Alice Waters is a hero of mine. I was in Rome at the American Academy, and they do residencies and fellowships there. We were having lunch, this incredible spread, and the director of the museum Peter Miller asked if I was familiar with Alice Waters. I was literally at Chez Pannise the week before for my bachelor party, four friends in San Francisco at Chez Panisse, Quince and Zuni during the day. All we did was eat. Anyway, I was eating this amazing food in Rome and here she was sitting behind me. Turns out she’s a distinguished fellow and built a sustainable garden for the school and was there doing a residency. It’s all her food and recipes and you can see the garden she built, I was in heaven. I didn’t get to talk to her, but I wanted to get a photo. She’s my favorite. She literally changed the way we eat. 
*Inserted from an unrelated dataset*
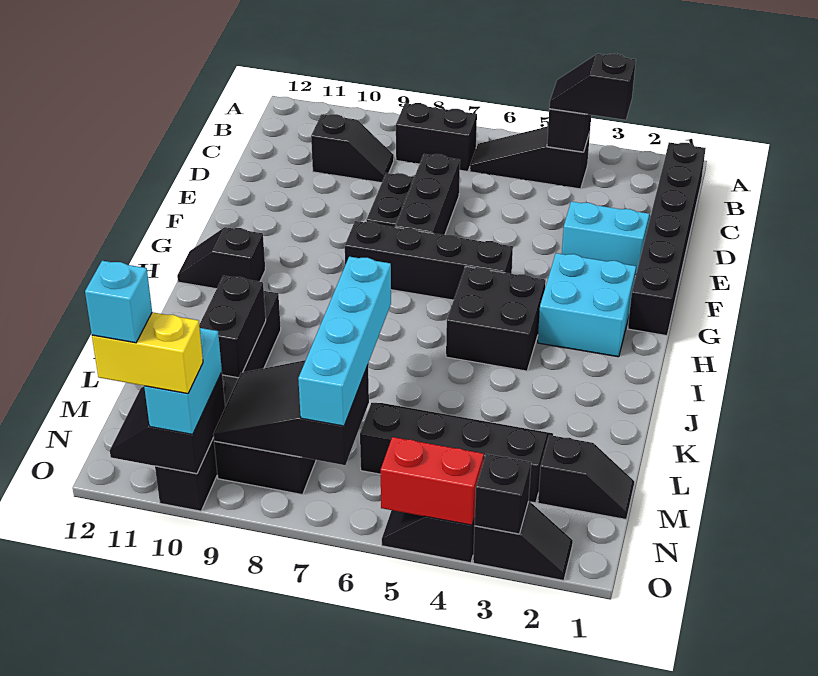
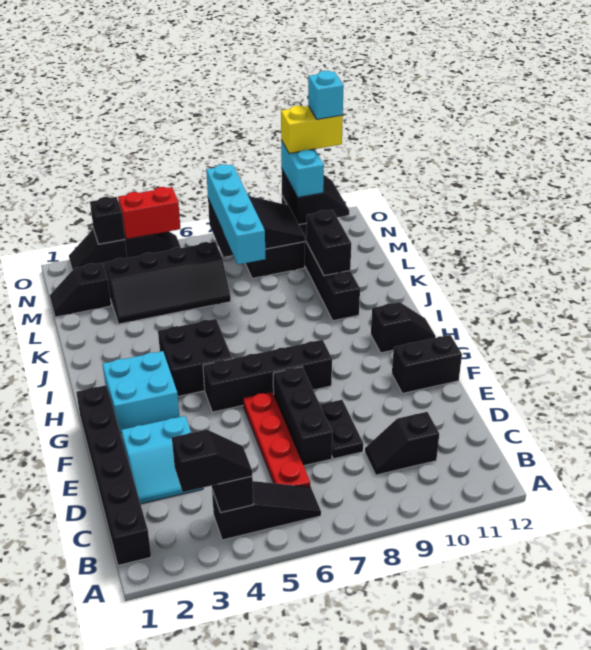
black 1x2 brick [396,103,477,172] -> black 1x2 brick moved to [392,335,462,393]
none -> red 1x4 plate [243,392,310,487]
What an average day look like food wise?
Either egg whites with avocado and toast, or granola with greek yogurt. If I’m super busy, I get a coffee and I don’t eat breakfast. Jackie likes when I make avocado toast for her in the morning, so I’ll do that. There’s a great coffee shop called Commissary on Fairfax that I’m obsessed with. My favorite lunch is sushi. If I want a super clean lunch I go to Fresh Corn Grill, they have lean protein, lots of vegetables, and brown rice bowls. M Cafe does an amazing salmon bowl. Ammo in LA has the best brown rice bowl. I love the root bowl too with tons of root vegetable. Dinner I cook, and eat out sometimes. 

What is your indulgence?
Cheese, pizza and wine. Epicure in Miami has amazing wine and cheese, both my indulgences.